**TUGAS TERTULIS A:**
Kutip tanpa mengubah satu kata pun bagian berita tentang paket penghijauan di bawah ini, mulai dari "Anehnya, paket ini" dan berakhir pada "pagu Rp 10.050.000.".

SURABAYA, Jatim.News — Memasuki kalender anggaran 2023, Dinas Kehutanan Pemerintahan Provinsi Jawa Timur diketahui menetapkan satu paket pekerjaan senilai pagu Rp 1,6 milyar atau tepatnya Rp 1.641.253.000. Paket dengan kode RUP 32418402 ini tercatat dilaksanakan dengan metode swakelola tipe 1.
Sebagaimana data sirup LKPP tahun 2023, paket ini bertajuk “Pembangunan Penghijauan Lingkungan di Luar Kawasan Hutan Negara CDK Wilayah Bojonegoro“. Data sirup tidak menyebut kapan paket dilaksanakan, tetapi rentang jadwal disebut dimulai sejak Januari hingga Desember 2023.
Anehnya, paket ini tidak didukung kegiatan penunjang seperti pengadaan bibit tanaman atau belanja upah untuk pekerja. Dari 13 paket yang terpublis pada kolom ‘penyedia dalam swakelola’, satu-satunya paket yang terkait dengan proyek penghijauan ini hanya belanja mamin rapat senilai pagu Rp 10.050.000.
Padahal Peraturan LKPP menegaskan, tutur Sumber, seluruh kegiatan belanja APBD wajib dipublis di sirup LKPP paling lambat 31 Maret 2023. Dengan tidak munculnya paket pendukung pada kolom ‘penyedia dalam swakolala’, diduga keras paket penghijauan ini hanya sebatas pajangan sirup alias paket abal-abal.

**MASUKAN TUGAS:**
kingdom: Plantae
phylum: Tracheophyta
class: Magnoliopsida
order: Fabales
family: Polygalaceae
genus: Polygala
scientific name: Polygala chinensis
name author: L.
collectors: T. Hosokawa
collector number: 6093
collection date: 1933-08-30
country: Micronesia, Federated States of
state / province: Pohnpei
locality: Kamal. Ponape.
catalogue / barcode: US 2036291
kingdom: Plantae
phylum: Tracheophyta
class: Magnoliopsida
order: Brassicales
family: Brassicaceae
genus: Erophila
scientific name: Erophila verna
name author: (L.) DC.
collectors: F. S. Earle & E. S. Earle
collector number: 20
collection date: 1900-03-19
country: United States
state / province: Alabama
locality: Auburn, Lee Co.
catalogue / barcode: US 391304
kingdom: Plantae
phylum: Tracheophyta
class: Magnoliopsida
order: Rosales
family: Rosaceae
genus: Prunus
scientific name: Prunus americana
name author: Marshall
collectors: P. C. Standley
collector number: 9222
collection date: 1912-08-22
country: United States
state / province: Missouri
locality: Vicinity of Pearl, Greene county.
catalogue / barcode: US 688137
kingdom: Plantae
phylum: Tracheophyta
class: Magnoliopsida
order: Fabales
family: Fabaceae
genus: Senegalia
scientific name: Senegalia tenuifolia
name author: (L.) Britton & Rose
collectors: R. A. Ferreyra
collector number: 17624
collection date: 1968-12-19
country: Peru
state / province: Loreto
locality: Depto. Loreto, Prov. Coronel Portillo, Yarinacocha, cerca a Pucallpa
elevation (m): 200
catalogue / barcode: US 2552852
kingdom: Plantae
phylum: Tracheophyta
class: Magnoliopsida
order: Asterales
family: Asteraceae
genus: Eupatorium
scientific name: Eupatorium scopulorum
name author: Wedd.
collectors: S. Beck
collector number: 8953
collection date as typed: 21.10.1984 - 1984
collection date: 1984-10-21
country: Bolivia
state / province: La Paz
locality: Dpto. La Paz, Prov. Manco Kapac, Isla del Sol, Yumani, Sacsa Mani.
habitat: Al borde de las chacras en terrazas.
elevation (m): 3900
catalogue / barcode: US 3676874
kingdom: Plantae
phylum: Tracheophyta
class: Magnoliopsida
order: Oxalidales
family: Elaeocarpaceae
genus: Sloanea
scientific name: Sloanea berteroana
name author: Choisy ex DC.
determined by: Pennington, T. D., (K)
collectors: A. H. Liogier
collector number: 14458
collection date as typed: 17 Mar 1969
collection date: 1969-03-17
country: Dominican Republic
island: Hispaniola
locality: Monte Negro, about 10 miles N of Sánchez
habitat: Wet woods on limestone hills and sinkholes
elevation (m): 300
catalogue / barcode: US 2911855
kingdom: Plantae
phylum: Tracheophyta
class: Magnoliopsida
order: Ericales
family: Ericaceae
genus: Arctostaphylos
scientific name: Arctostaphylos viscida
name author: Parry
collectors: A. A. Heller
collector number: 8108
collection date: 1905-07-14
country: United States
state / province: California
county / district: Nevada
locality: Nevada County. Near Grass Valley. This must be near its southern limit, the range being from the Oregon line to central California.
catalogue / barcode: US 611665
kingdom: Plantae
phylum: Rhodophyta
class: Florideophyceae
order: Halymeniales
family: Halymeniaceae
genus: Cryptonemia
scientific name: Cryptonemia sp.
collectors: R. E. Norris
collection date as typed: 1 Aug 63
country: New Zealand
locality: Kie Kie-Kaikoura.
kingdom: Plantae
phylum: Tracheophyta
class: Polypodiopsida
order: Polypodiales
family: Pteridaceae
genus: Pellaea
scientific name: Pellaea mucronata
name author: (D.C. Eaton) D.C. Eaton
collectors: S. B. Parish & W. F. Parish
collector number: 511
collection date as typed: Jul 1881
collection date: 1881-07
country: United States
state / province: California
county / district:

**TUGAS TERTULIS B:**
Dalam baris data di atas, perbarui baris-baris mulai dari baris yang memuat "genus: Sloanea" dan berakhir pada baris yang memuat "locality: Monte Negro, about", termasuk kedua baris itu, dengan mengganti "determined by" menjadi "identified by". Tuliskan kembali hanya baris-baris tersebut tanpa perubahan lain.

**HASIL AKHIR A:**
Anehnya, paket ini tidak didukung kegiatan penunjang seperti pengadaan bibit tanaman atau belanja upah untuk pekerja. Dari 13 paket yang terpublis pada kolom ‘penyedia dalam swakelola’, satu-satunya paket yang terkait dengan proyek penghijauan ini hanya belanja mamin rapat senilai pagu Rp 10.050.000.

**HASIL AKHIR B:**
genus: Sloanea
scientific name: Sloanea berteroana
name author: Choisy ex DC.
identified by: Pennington, T. D., (K)
collectors: A. H. Liogier
collector number: 14458
collection date as typed: 17 Mar 1969
collection date: 1969-03-17
country: Dominican Republic
island: Hispaniola
locality: Monte Negro, about 10 miles N of Sánchez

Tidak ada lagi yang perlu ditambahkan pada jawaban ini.